Your fly even has fall colors in it!


----------



## O-H-Fly-O (Mar 28, 2010)

Rocky in the fall is beautiful!


----------



## TheCream (Mar 19, 2009)

wabi said:


> Your fly even has fall colors in it!


#16 Royal Wulff and #16 para Adams with a hi-vis orange post were the ticket. I love that orange para post material, it's amazing how much better you can see it in the water than a white post, especially in turbid moving water.


----------



## Steelhead Fever (Dec 31, 2009)

awesome!! where were you? pa? wv?


----------



## TheCream (Mar 19, 2009)

I was in WV.


----------



## Flyfish Dog (Nov 6, 2007)

Sweet! Looks like they doing well. If the crap keeps up here I may very well be back down there. You also need to start fishing other wild streams tho! How about some wild brown streams?


----------



## Steelhead Fever (Dec 31, 2009)

thats awesome,I want to catch wild fish someday soon,seems awesome
!


----------



## Flyfish Dog (Nov 6, 2007)

Wild brookies are easier to catch compared to the bows, but browns are really tough to get into which require a lot of patience and stealth from my past experience.


----------



## TheCream (Mar 19, 2009)

Flyfish Dog said:


> Sweet!
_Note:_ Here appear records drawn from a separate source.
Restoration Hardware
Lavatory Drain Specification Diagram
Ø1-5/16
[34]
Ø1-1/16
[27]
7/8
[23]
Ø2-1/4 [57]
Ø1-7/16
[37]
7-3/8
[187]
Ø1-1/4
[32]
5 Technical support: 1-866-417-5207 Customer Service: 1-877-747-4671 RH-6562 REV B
Looks like they doing well. If the crap keeps up here I may very well be back down there. You also need to start fishing other wild streams tho! How about some wild brown streams?


I'd like to get into some wild browns, but the streams I know are all brookie/bow streams.
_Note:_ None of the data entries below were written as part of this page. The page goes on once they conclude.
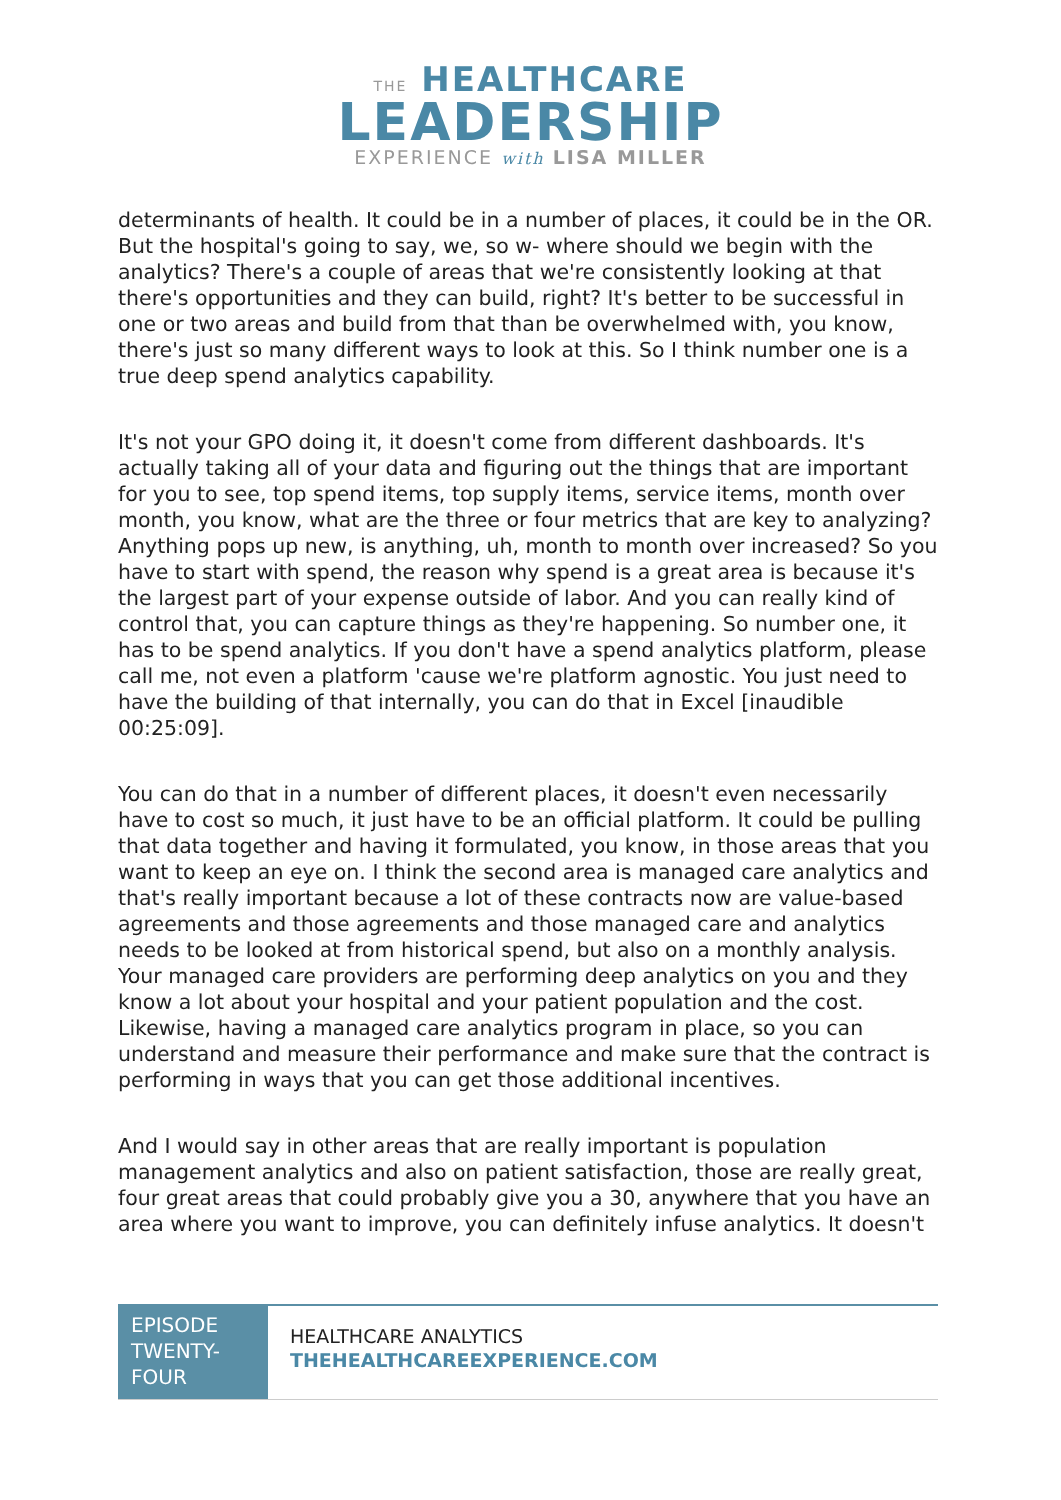THE HEALTHCARE
LEADERSHIP
EXPERIENCE with LISA MILLER
determinants of health. It could be in a number of places, it could be in the OR. But the hospital's going to say, we, so w- where should we begin with the analytics? There's a couple of areas that we're consistently looking at that there's opportunities and they can build, right? It's better to be successful in one or two areas and build from that than be overwhelmed with, you know, there's just so many different ways to look at this. So I think number one is a true deep spend analytics capability.
It's not your GPO doing it, it doesn't come from different dashboards. It's actually taking all of your data and figuring out the things that are important for you to see, top spend items, top supply items, service items, month over month, you know, what are the three or four metrics that are key to analyzing? Anything pops up new, is anything, uh, month to month over increased? So you have to start with spend, the reason why spend is a great area is because it's the largest part of your expense outside of labor. And you can really kind of control that, you can capture things as they're happening. So number one, it has to be spend analytics. If you don't have a spend analytics platform, please call me, not even a platform 'cause we're platform agnostic. You just need to have the building of that internally, you can do that in Excel [inaudible 00:25:09].
You can do that in a number of different places, it doesn't even necessarily have to cost so much, it just have to be an official platform. It could be pulling that data together and having it formulated, you know, in those areas that you want to keep an eye on. I think the second area is managed care analytics and that's really important because a lot of these contracts now are value-based agreements and those agreements and those managed care and analytics needs to be looked at from historical spend, but also on a monthly analysis. Your managed care providers are performing deep analytics on you and they know a lot about your hospital and your patient population and the cost. Likewise, having a managed care analytics program in place, so you can understand and measure their performance and make sure that the contract is performing in ways that you can get those additional incentives.
And I would say in other areas that are really important is population management analytics and also on patient satisfaction, those are really great, four great areas that could probably give you a 30, anywhere that you have an area where you want to improve, you can definitely infuse analytics. It doesn't
EPISODE TWENTY-FOUR
HEALTHCARE ANALYTICS
THEHEALTHCAREEXPERIENCE.COM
I actually don't notice a huge difference between brookies and rainbows as far as selectiveness goes where I fish, but there is definitely a size difference! The average rainbow I catch down there is probably 1.5x the size of the average brookie.


----------



## Big Daddy (Apr 6, 2004)

Beautiful fish.


----------



## Fishaholic69 (Apr 6, 2007)

great shots of the fish! I only dream of catching fish that colorful..


----------